Bir gerçek odur ki işini gücünü bilenler yani işinin ustası olanlar, her türlü gösterişten, şekilden, dolayısıyla etkiden ve tepkiden uzak kalırlar. Tek amaçları, hizmet alanları, aldıkları görevleri, büyük bir sorumluluk içerisinde saniyen Hakkın ve Hukukun alanında yerine getirmektir. Örneğin; Beşeri münasebetlerimizde en küçük ve en basit ifadesiyle (unvanı ve makamı ne olursa olsun) ilk tanıştığı kimseye, kendisini unvanıyla takdim ediyorsa, böyle bir düşüncede tamiri olmayan bir arıza vardır. Normalde, bu türden hareketler tek kelimeyle özentidir ve gurur tayının üstünde havalara girmektir, havalar atmaktır. Normalinde (aynı konuda, BEN AHMET, BEN MEHMET, BEN BEHÇET DESEYDİK, DAHA GÜZEL DEĞİL Mİ?) öyleyse, sorulduğunda bazı şeyleri söyleyelim. Burada bütün mesele, unvana sığınmak ve beklentisindeki imtiyazı koparmaktır. (Çok acı)

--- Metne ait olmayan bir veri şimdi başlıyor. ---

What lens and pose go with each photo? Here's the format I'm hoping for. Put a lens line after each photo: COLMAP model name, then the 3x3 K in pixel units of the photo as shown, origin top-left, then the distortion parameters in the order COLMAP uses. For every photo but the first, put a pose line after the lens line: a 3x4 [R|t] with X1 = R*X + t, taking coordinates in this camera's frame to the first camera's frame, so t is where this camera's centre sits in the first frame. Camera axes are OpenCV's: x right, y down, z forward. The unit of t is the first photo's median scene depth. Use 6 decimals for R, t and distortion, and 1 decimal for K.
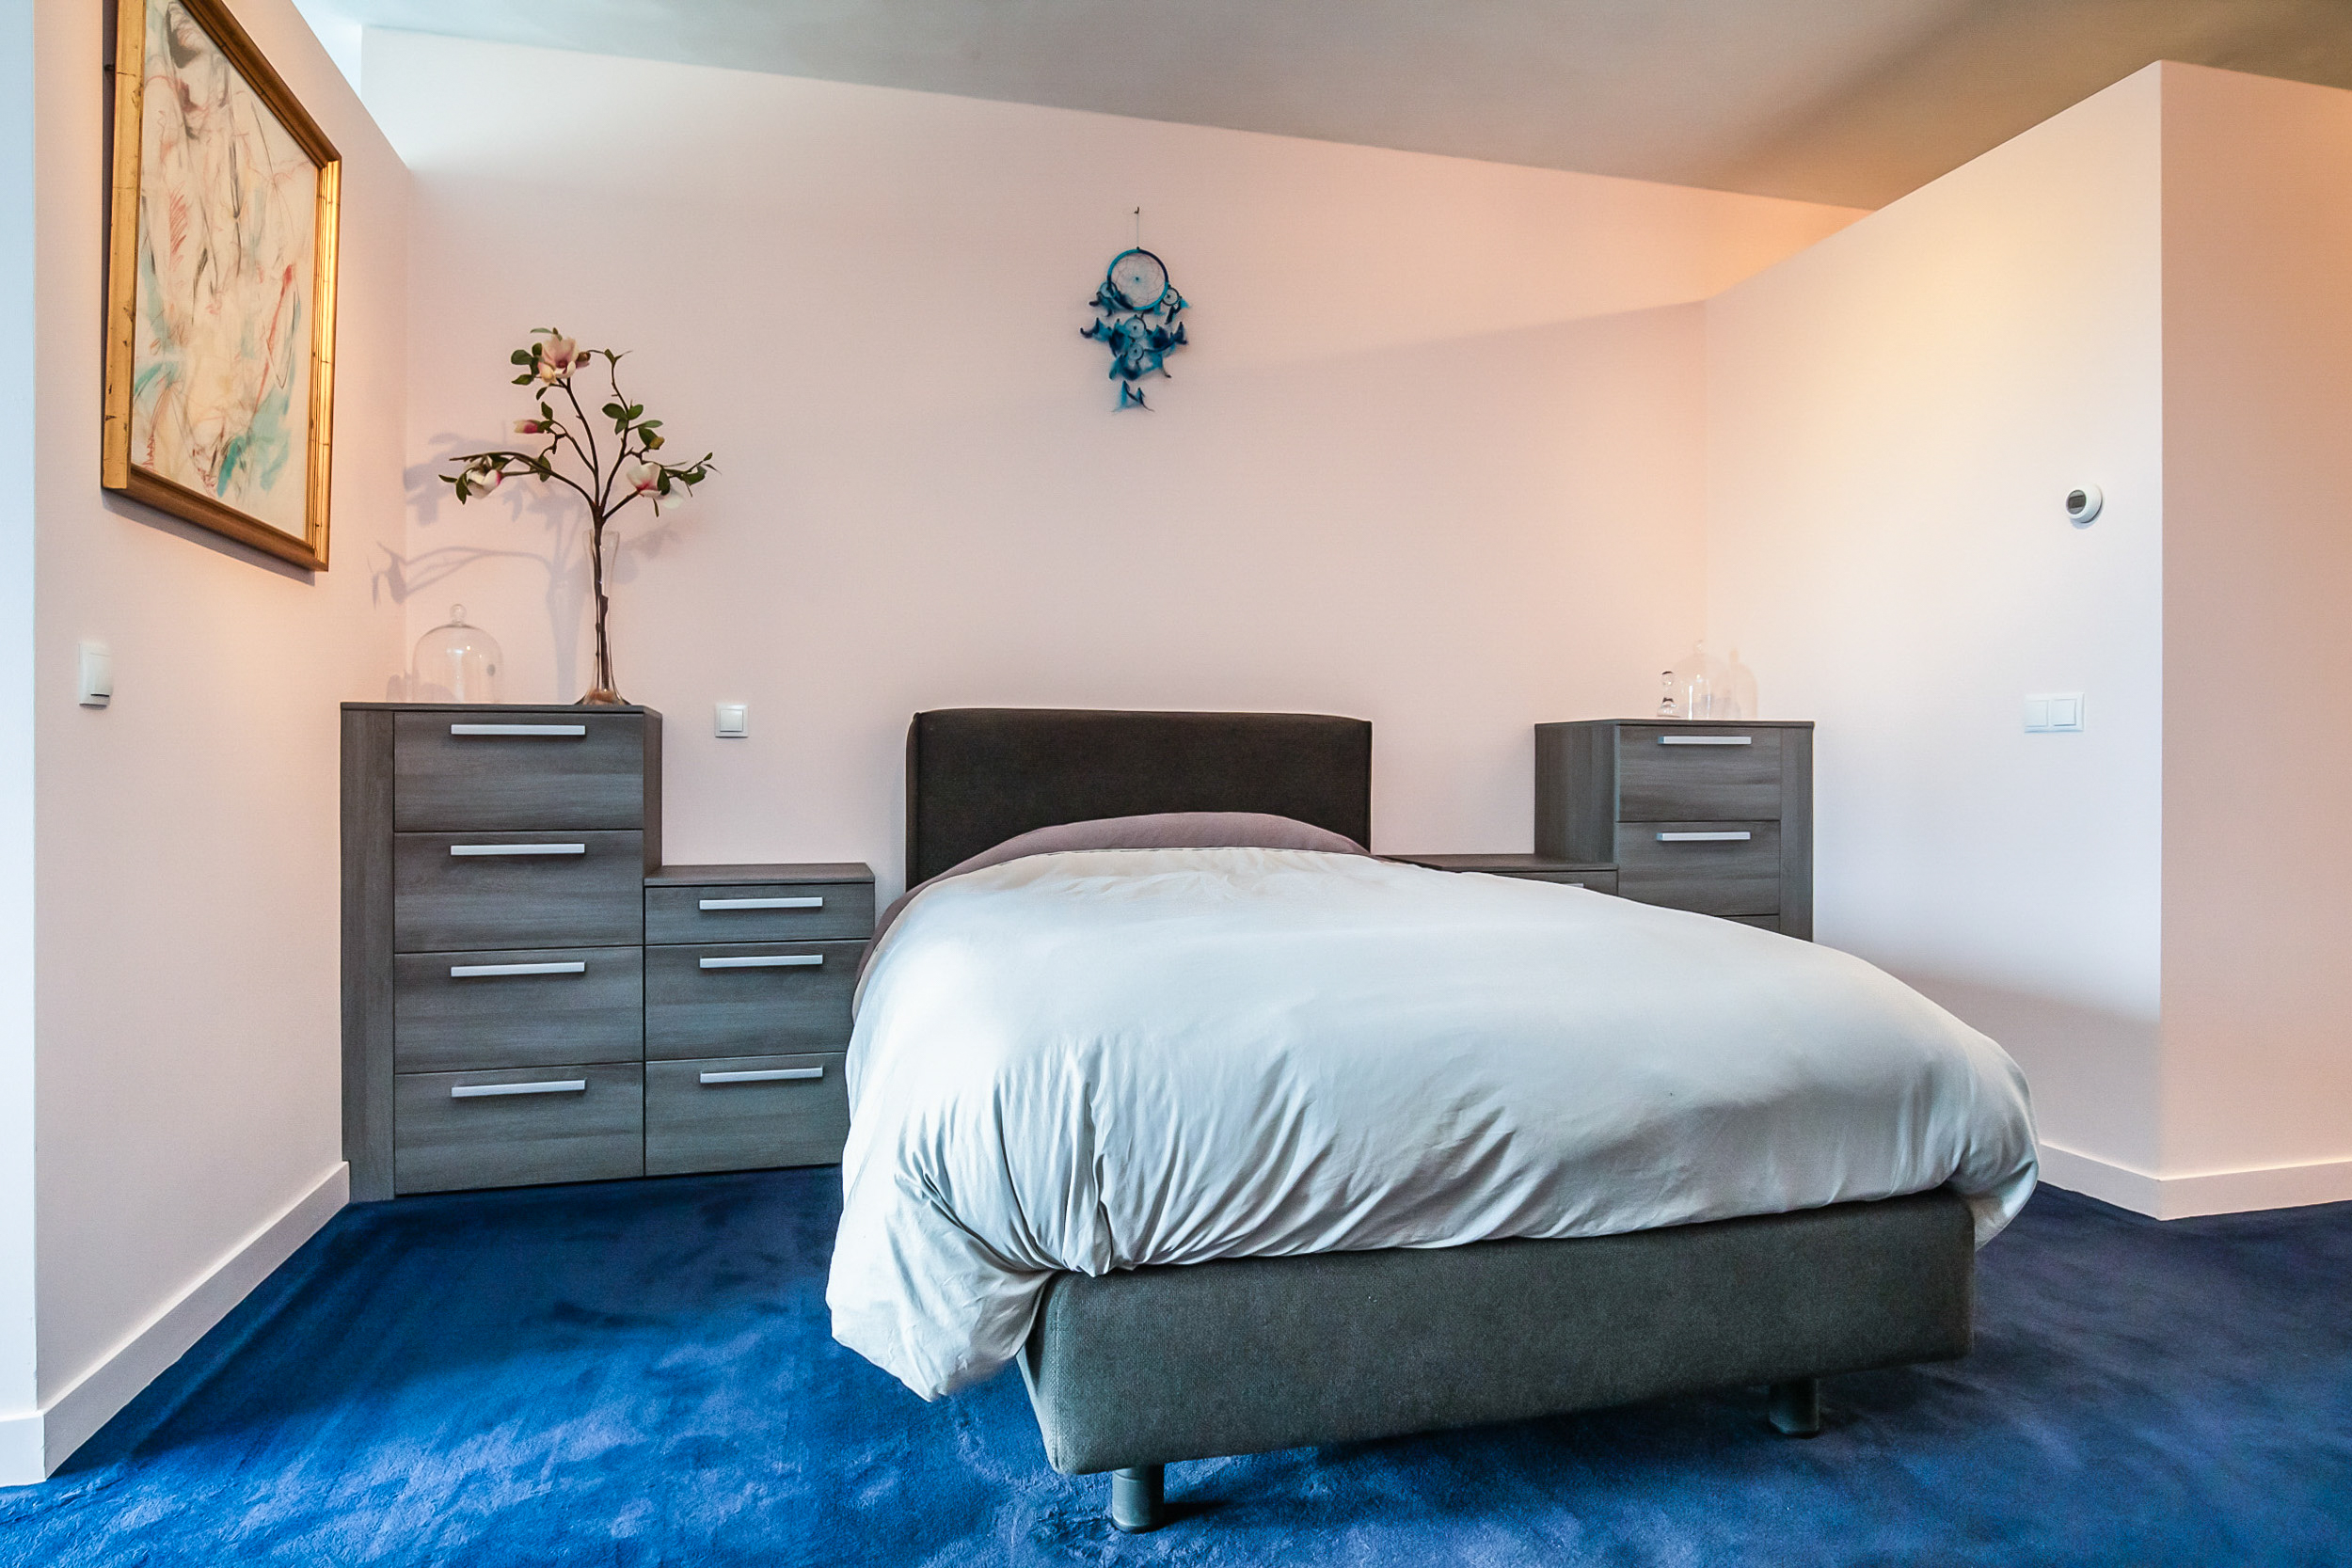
lens RADIAL K [[1384.9, 0, 1180.0], [0, 1384.9, 783.5], [0, 0, 1]] dist [-0.007859, 0.004390]
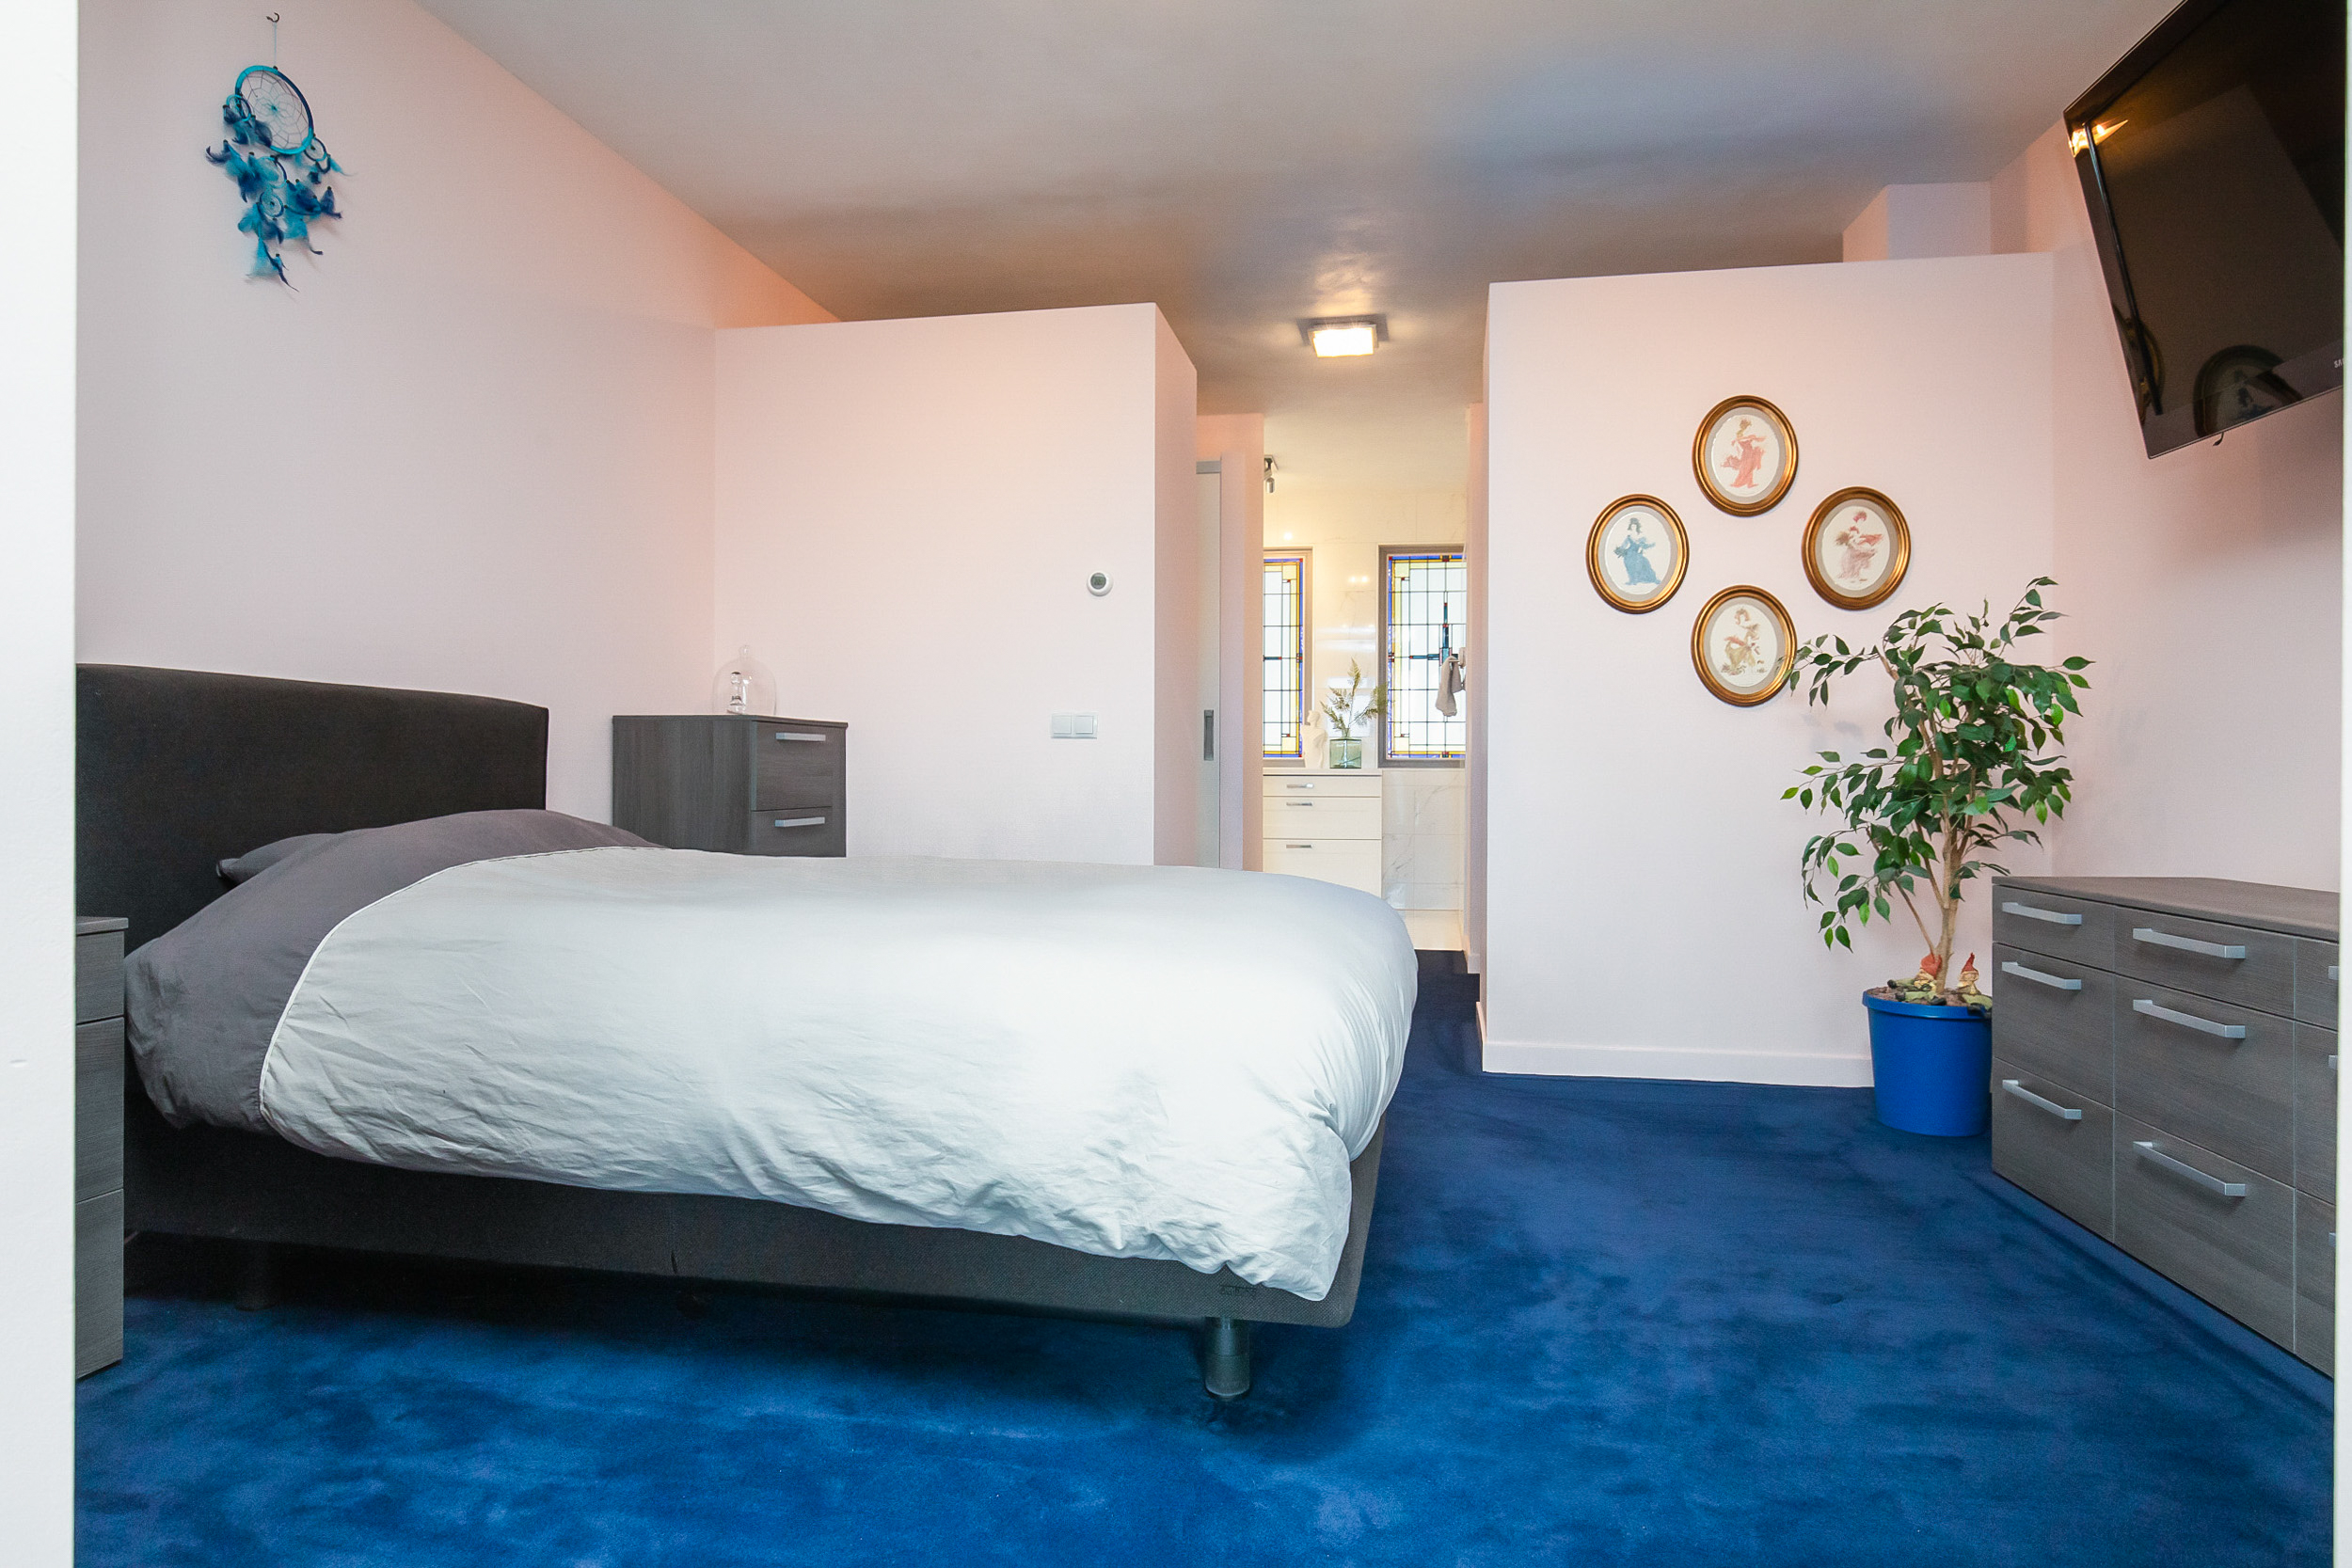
lens RADIAL K [[1384.9, 0, 1174.8], [0, 1384.9, 781.3], [0, 0, 1]] dist [-0.007859, 0.004390]
pose [[0.438756, -0.006486, 0.898583, -0.494964], [-0.004667, 0.999944, 0.009496, -0.007216], [-0.898594, -0.008360, 0.438701, 0.225449]]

         Arif isen, bir gül yeter kokmaya,

         Hoyrat isen, gir bahçeyi yıkmaya.

Sayın Okurlar;

Asıl bahtiyar insan, ilim, irfan, Hak ve Hukukuyla şöhret yapıp, şöhret kazanan kimsedir. HER GELEN GİDER, NE EKTİYSE ONU BİÇER. BÖYLECE İNSANOĞLUNA, İYİ VE KÖTÜ DAMGADAN, ADDAN, BAŞKA BİR ŞEY KALMAZ.

Sayın Okurlar;

KÂBE’NİN ÖRTÜSÜ, İPEK BÖCEĞİNİN HATIRI İÇİN DEĞİL, KÂBE’NİN ÖRTÜSÜ OLDUĞU İÇİN KIYMETLİDİR. Bu nedenle, KEMALAT, KEM ALET İLE OLMAZ. HİZMETKÂRIMIZ AKIL OLURSA, BİZE GALİP GELEN DUYGULAR DA MAHKÛM OLURLAR. BİR KAYNAK SUYUNUN, ÜSTÜNÜ, YÜZEYİNİ KAPATAN SAMANLARIN (AKLIN ELİ GELİR) ONLARI ALIR, BİR TARAFA ATAR. BÖYLECE, KAYNAK SUYU TEKRAR ORTAYA ÇIKAR YANİ KAYBOLMAZ. DÜNYADA BÜTÜN SULAR AŞAĞIYA DOĞRU AKSA DA, BU AZİZ SUYU İNSANOĞLU GELİR, KUYUSUNDAN YUKARI ÇIKARIR. PEKMEZİN GÜZEL OLURSA SİNEK BAĞDAT’TAN DAHİ GELİRMİŞ.

Sayın Okurlar;

Bir gün gelir, size de bana da siz kimsiniz özelliğiniz nedir diyebilirler, bu da gayet normaldir. İşte o zaman mevcut bilgileri, belgeleri, diplomaları, şükranları, ödülleri, beratları, sanatla geçen yurtiçi ve yurtdışı engin ve zengin faaliyetleri göstermekte kişinin boynunun borcu olmalıdır. Sonuç itibariyle, bildiğim kadarıyla, insanoğlunun dünyada en dikkat edeceği şey, şekil adamı değil, fikir adamı olmasıdır. Şeker yiyen papağanları, ölümü düşünen kuş haline getirmek, fikir insanlarının, zihinsel düşüncenin dolayısıyla beşeri aklın işi değildir. Manadan anlayan sanatkâr bir kadın eli, eli yaralı da olsa, o oyayı, o kanaviçeyi, o halıyı, yine eline alır en güzel şekilde yine işler o halıyı yine dokur. Cenabı Hak bir insanı güzel bildiklerinden geri koymasın. UNUTMAYALIM Kİ HER PEYGAMBER SALİHTİR AMA ADI HER SALİH OLAN PEYGAMBER DEĞİLDİR. Bu mübarek günde, bütün okurlarıma ve İslam alemine hayırlı ve uğurlu Ramazanlar diliyorum. Sevgi ve saygıyla kalın.

NOT: Rahmetli İzzet Baysal Anma Günlerinden esinlenerek hazırladığım bir köşe yazısını da, inşallah yakında yayınlamayı düşünüyorum.